Muss ein Angehöriger zuhause gepflegt werden, kommt dies meist überraschend. Was muss man für den täglichen Umgang mit dem Pflegebedürftigen wissen? Wie soll die Pflege durchgeführt werden, worauf muss man achten? Und welche Möglichkeiten gibt es, um selbst hin und wieder entlastet zu werden? Diese und ähnliche Fragen beantworten Experten in Pflegekursen, die für AOK-Versicherte und deren Angehörige kostenfrei sind. Dort erlernen sie auch hilfreiche Handgriffe. Darüber hinaus gibt es Schulungen, die speziell auf ein Thema zugeschnitten sind, etwa auf die Demenz.

Zeit für sich selbst: Urlaub und Hobbies

Hin und wieder braucht ein jeder Abstand vom Alltag, um sich zu erholen und neue Kraft zu schöpfen. Wer kümmert sich um den pflegebedürftigen Angehörigen, wenn die Pflegeperson selbst erkrankt oder wichtige Termine wahrnehmen muss? Dies lässt sich über die Verhinderungspflege regeln, die im häuslichen Umfeld stattfindet: Für sechs Wochen im Jahr übernimmt die Pflegekasse die Betreuung durch Verwandte oder einen Pflegedienst, insgesamt bis zu einem Betrag von 1.612 Euro. Kann die Pflege bei vorübergehendem Ausfall der Pflegeperson oder in anderen Krisensituationen nicht im häuslichen Bereich sichergestellt werden, fängt die Kurzzeitpflege dies auf. Dabei können die Pflegebedürftigen bis zu acht Wochen im Jahr in einer stationären Pflegeeinrichtung gepflegt werden. Die Pflegekasse übernimmt die Kosten für pflegebedingte Aufwendungen bis zu einem Betrag von 1.612 Euro.

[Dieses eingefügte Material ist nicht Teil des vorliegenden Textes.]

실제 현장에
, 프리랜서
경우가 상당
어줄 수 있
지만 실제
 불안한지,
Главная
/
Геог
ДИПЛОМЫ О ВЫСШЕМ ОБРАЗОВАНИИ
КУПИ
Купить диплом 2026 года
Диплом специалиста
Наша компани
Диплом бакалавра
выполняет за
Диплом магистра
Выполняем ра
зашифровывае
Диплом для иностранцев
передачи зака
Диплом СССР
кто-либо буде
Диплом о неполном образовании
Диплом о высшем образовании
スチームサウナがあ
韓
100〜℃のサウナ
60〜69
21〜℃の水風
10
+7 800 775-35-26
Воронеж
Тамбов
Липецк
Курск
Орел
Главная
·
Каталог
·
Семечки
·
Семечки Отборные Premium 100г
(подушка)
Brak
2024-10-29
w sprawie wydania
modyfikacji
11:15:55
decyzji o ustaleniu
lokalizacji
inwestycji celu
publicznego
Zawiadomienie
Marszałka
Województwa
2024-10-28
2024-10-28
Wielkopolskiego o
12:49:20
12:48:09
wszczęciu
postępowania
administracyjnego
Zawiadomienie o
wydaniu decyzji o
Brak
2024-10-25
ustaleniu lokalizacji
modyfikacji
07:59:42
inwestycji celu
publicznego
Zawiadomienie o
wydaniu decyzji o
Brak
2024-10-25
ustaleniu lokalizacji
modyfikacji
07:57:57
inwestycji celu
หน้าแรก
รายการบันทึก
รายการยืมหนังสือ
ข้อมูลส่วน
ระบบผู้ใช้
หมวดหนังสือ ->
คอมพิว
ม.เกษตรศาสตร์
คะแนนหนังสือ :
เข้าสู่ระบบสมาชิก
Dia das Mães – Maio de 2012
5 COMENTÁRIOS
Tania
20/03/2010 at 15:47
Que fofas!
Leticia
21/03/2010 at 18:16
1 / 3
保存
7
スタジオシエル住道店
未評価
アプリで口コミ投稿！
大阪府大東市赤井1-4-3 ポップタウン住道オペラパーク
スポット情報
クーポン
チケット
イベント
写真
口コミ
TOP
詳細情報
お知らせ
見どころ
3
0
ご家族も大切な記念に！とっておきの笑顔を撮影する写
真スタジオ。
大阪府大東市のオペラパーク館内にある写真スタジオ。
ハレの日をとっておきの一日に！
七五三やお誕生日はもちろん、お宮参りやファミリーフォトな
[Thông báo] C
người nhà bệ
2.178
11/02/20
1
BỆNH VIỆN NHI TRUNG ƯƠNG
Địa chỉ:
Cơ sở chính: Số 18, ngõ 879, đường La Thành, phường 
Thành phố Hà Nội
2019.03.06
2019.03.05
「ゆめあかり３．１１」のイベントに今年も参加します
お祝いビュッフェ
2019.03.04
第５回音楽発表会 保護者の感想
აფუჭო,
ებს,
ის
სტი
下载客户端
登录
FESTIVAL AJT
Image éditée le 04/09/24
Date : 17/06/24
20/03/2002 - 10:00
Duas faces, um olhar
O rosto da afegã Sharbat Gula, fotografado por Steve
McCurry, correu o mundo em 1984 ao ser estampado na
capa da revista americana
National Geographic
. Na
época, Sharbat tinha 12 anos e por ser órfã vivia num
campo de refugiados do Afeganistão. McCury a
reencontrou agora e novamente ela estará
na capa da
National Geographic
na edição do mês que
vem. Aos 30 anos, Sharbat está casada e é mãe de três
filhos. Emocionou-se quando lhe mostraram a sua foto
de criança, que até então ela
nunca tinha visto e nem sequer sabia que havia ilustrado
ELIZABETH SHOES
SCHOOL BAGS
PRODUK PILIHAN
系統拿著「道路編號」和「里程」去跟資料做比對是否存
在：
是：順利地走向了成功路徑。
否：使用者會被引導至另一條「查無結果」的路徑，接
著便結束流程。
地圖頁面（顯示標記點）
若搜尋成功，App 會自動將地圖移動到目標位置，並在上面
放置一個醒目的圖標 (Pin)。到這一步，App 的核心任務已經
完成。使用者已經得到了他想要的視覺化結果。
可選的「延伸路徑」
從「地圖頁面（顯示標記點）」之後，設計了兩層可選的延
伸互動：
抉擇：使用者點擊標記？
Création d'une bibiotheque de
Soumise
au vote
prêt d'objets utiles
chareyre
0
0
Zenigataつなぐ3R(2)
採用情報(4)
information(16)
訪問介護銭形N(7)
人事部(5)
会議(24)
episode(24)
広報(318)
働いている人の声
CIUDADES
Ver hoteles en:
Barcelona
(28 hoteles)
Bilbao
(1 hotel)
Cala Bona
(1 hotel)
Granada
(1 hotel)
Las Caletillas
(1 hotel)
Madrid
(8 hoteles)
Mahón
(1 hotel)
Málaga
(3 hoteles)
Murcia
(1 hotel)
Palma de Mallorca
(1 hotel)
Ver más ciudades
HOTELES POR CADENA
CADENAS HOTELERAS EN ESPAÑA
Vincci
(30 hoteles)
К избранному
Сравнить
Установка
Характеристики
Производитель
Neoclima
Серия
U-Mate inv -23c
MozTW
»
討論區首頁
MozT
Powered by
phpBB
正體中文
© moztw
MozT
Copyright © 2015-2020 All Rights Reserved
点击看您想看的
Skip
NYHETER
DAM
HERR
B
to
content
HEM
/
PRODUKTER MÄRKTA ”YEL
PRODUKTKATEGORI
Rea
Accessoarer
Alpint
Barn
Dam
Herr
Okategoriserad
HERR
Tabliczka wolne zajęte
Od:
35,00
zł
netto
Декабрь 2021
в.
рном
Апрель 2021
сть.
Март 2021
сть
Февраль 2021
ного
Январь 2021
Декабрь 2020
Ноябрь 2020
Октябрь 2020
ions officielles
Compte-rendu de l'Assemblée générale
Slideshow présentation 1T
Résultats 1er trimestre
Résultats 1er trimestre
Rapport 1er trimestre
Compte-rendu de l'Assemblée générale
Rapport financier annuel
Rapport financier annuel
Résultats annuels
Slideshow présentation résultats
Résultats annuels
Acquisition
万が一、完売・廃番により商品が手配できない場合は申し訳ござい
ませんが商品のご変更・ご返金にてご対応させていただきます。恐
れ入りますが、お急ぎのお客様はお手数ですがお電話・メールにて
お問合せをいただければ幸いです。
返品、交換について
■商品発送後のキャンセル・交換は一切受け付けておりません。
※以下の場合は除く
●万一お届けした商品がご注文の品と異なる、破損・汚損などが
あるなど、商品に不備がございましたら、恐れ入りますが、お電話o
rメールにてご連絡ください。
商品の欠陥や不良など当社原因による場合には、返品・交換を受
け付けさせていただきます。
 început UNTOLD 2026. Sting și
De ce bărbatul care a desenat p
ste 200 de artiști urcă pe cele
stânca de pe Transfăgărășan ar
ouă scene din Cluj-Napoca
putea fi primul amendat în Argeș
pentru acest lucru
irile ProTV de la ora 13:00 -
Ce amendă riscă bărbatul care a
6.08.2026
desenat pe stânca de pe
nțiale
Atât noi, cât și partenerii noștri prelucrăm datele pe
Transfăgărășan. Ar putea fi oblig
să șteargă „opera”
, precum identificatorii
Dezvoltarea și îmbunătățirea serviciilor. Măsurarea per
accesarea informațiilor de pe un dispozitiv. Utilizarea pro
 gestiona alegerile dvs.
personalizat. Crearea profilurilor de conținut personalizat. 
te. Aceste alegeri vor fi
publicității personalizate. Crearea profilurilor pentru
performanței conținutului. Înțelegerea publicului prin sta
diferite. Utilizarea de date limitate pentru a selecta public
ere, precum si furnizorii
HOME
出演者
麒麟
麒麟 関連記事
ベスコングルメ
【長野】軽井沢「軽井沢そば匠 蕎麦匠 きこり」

Für eine kurze Verschnaufpause können auch die Betreuungs- und Entlastungsdienste sorgen: Deren Mitarbeiter gehen beispielsweise für einige Stunden mit dem Pflegebedürftigen spazieren oder lesen ihm vor – und entlasten den Pflegenden somit kurzzeitig. Zeit, um Sport zu treiben, sich mit Freunden zu treffen oder einfach einmal nichts zu tun. Die Kontakte vermitteln die Pflegeberater der AOK Sachsen-Anhalt.

Auch während der Arbeitszeit gut betreut

Vielfach gehen die Angehörigen, die die Pflege übernehmen, auch einer weiteren, beruflichen Tätigkeit nach. Damit sie ihren Verwandten in dieser Zeit in guten Händen wissen, können sie die Tages- oder Nachtpflege nutzen.

Sollte es zu einer Krisensituation kommen – muss die Familie etwa kurzfristig die Pflege organisieren – hilft das Pflegeunterstützungsgeld. Es kann pro Pflegebedürftigem einmalig für insgesamt zehn Tage gezahlt werden, lässt sich aber auch stückeln. Dabei zahlt die Pflegekasse des Pflegebedürftigen 90 bis 100 Prozent des Nettoarbeitsgeltes und übernimmt zudem die Kranken-, Renten- und Arbeitslosenversicherungsbeiträge.

Liegt der Grund für eine Krisensituation in der Beschaffenheit der Wohnung, hilft eine weitere Maßnahme: Die AOK fördert einen solchen Umbau mit bis zu 4.000 Euro, falls ein Pflegegrad vorliegt und der Umbau die häusliche Pflege erleichtert oder den Pflegenden entlastet.